**DIRECTIVE**
Which lines in the records below include the word "TxtBk"? Report each of them in full.

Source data
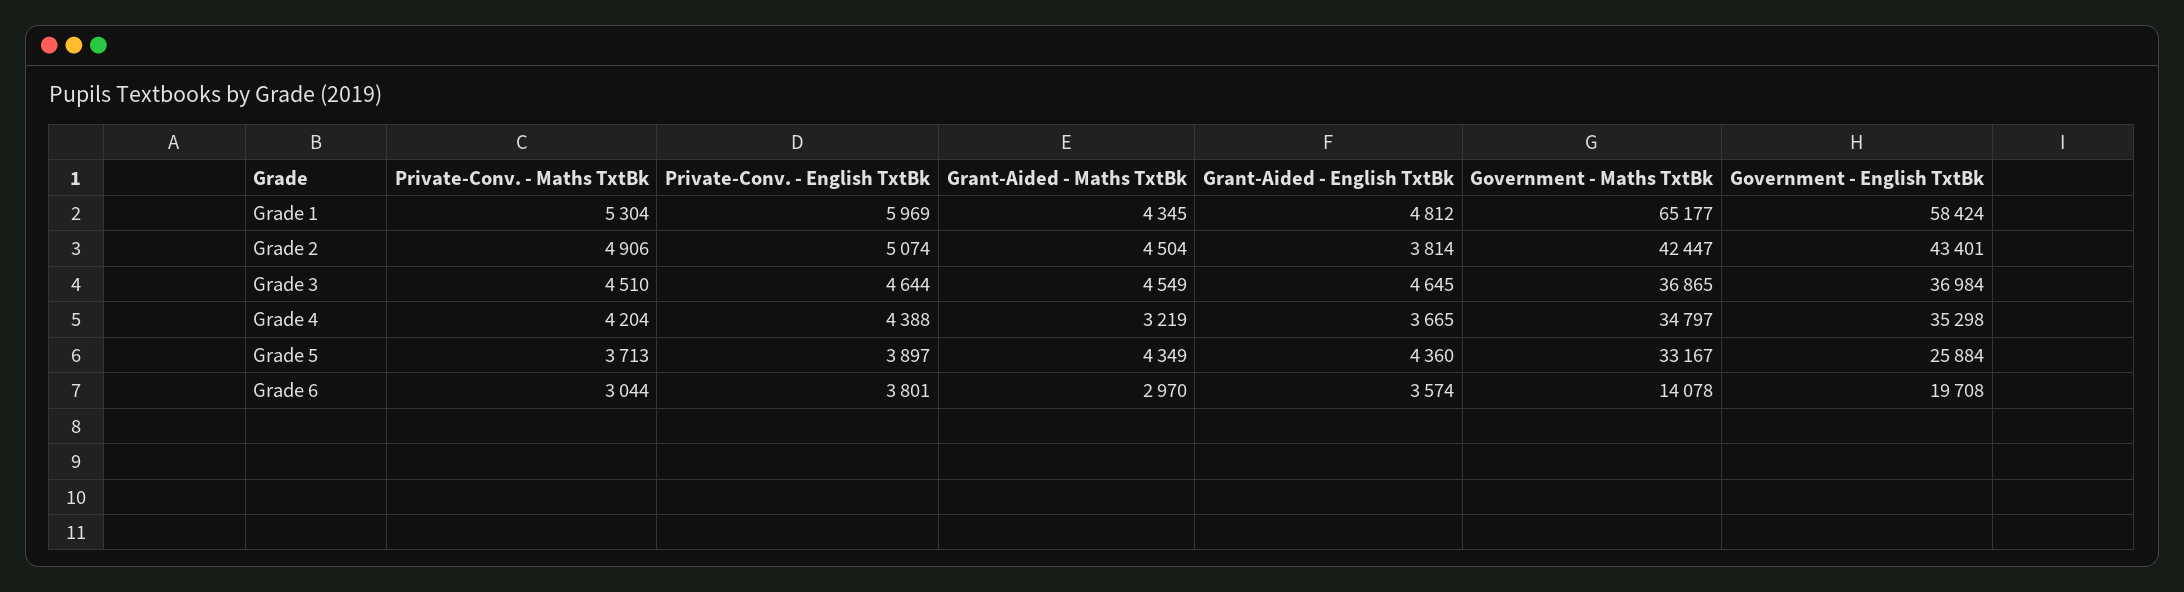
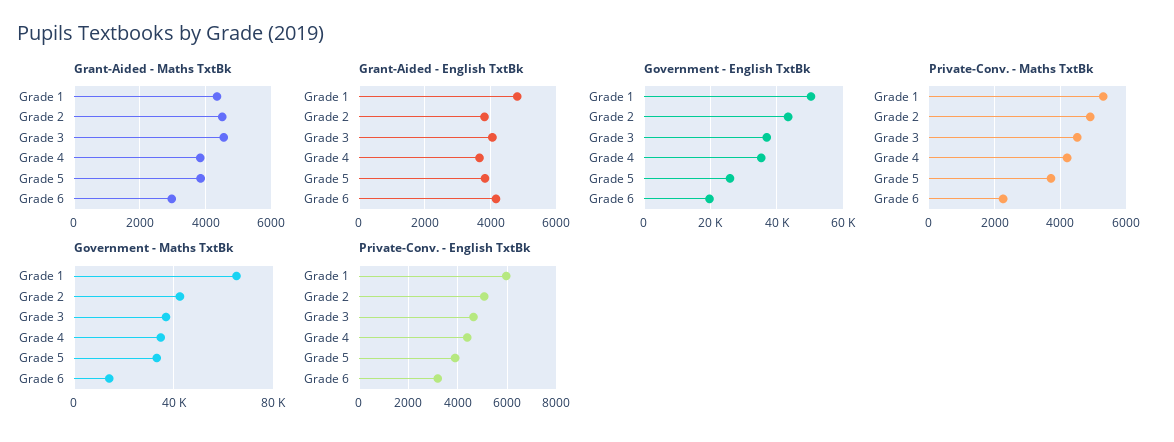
Government - English TxtBk, Grade 1: 58424 -> 50000
Grant-Aided - English TxtBk, Grade 3: 4645 -> 4000
Grant-Aided - Maths TxtBk, Grade 4: 3219 -> 3800
Grant-Aided - Maths TxtBk, Grade 5: 4349 -> 3800
Grant-Aided - English TxtBk, Grade 5: 4360 -> 3800
Private-Conv. - Maths TxtBk, Grade 6: 3044 -> 2200
Private-Conv. - English TxtBk, Grade 6: 3801 -> 3250
Grant-Aided - English TxtBk, Grade 6: 3574 -> 4200

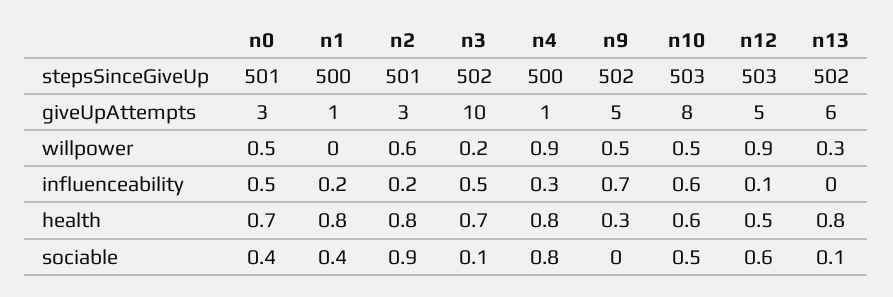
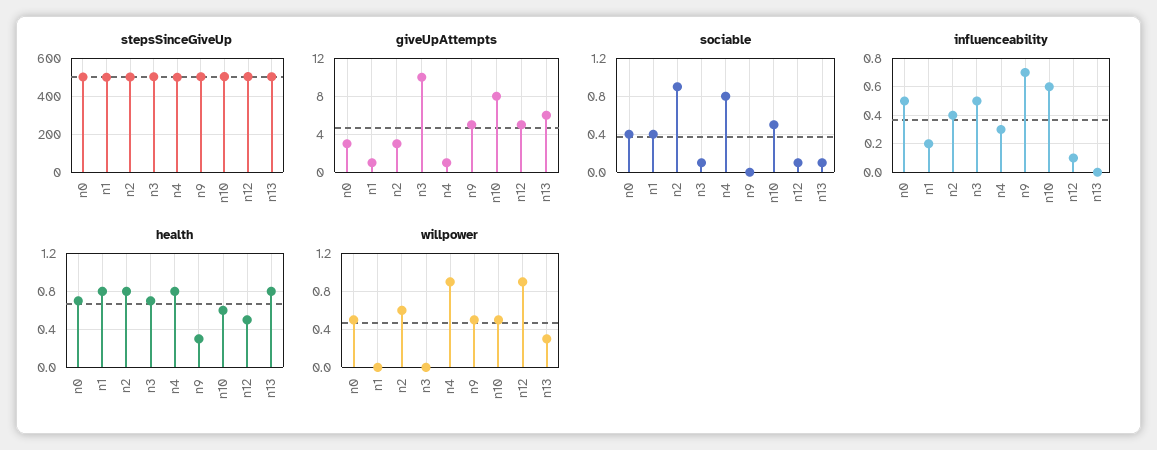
willpower, n3: 0.2 -> 0
influenceability, n2: 0.2 -> 0.4
sociable, n12: 0.6 -> 0.1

**REPLY**
Government - English TxtBk, Grade 1: 58424 -> 50000
Grant-Aided - English TxtBk, Grade 3: 4645 -> 4000
Grant-Aided - Maths TxtBk, Grade 4: 3219 -> 3800
Grant-Aided - Maths TxtBk, Grade 5: 4349 -> 3800
Grant-Aided - English TxtBk, Grade 5: 4360 -> 3800
Private-Conv. - Maths TxtBk, Grade 6: 3044 -> 2200
Private-Conv. - English TxtBk, Grade 6: 3801 -> 3250
Grant-Aided - English TxtBk, Grade 6: 3574 -> 4200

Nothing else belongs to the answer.